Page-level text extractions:

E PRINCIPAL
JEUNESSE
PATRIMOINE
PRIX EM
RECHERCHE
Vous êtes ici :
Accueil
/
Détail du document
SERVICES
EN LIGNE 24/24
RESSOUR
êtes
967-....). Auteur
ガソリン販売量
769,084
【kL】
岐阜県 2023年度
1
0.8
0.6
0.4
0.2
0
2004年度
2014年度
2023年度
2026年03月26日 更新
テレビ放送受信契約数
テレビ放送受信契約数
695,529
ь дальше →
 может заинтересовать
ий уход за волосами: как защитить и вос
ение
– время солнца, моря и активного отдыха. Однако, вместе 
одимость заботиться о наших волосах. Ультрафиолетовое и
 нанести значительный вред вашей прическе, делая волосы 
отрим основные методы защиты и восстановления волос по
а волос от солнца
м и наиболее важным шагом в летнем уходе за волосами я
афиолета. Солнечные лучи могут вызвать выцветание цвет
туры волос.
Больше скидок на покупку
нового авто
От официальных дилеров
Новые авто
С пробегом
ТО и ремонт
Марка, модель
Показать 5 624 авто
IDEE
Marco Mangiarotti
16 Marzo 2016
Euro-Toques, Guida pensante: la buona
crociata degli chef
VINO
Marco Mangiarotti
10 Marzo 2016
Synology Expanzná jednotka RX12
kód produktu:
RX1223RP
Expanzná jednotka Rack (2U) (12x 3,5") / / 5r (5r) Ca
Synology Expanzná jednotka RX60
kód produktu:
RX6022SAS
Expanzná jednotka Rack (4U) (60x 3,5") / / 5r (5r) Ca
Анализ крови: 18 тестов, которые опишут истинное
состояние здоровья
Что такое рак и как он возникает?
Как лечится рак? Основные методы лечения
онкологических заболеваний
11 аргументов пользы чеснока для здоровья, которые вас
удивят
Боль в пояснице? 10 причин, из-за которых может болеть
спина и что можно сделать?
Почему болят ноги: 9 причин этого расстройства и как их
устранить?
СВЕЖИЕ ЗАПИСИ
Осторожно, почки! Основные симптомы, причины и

Work request: Word for word, retype each record.

The answer:
E PRINCIPAL
JEUNESSE
PATRIMOINE
PRIX EM
RECHERCHE
Vous êtes ici :
Accueil
/
Détail du document
SERVICES
EN LIGNE 24/24
RESSOUR
êtes
967-....). Auteur
ガソリン販売量
769,084
【kL】
岐阜県 2023年度
1
0.8
0.6
0.4
0.2
0
2004年度
2014年度
2023年度
2026年03月26日 更新
テレビ放送受信契約数
テレビ放送受信契約数
695,529
ь дальше →
 может заинтересовать
ий уход за волосами: как защитить и вос
ение
– время солнца, моря и активного отдыха. Однако, вместе 
одимость заботиться о наших волосах. Ультрафиолетовое и
 нанести значительный вред вашей прическе, делая волосы 
отрим основные методы защиты и восстановления волос по
а волос от солнца
м и наиболее важным шагом в летнем уходе за волосами я
афиолета. Солнечные лучи могут вызвать выцветание цвет
туры волос.
Больше скидок на покупку
нового авто
От официальных дилеров
Новые авто
С пробегом
ТО и ремонт
Марка, модель
Показать 5 624 авто
IDEE
Marco Mangiarotti
16 Marzo 2016
Euro-Toques, Guida pensante: la buona
crociata degli chef
VINO
Marco Mangiarotti
10 Marzo 2016
Synology Expanzná jednotka RX12
kód produktu:
RX1223RP
Expanzná jednotka Rack (2U) (12x 3,5") / / 5r (5r) Ca
Synology Expanzná jednotka RX60
kód produktu:
RX6022SAS
Expanzná jednotka Rack (4U) (60x 3,5") / / 5r (5r) Ca
Анализ крови: 18 тестов, которые опишут истинное
состояние здоровья
Что такое рак и как он возникает?
Как лечится рак? Основные методы лечения
онкологических заболеваний
11 аргументов пользы чеснока для здоровья, которые вас
удивят
Боль в пояснице? 10 причин, из-за которых может болеть
спина и что можно сделать?
Почему болят ноги: 9 причин этого расстройства и как их
устранить?
СВЕЖИЕ ЗАПИСИ
Осторожно, почки! Основные симптомы, причины и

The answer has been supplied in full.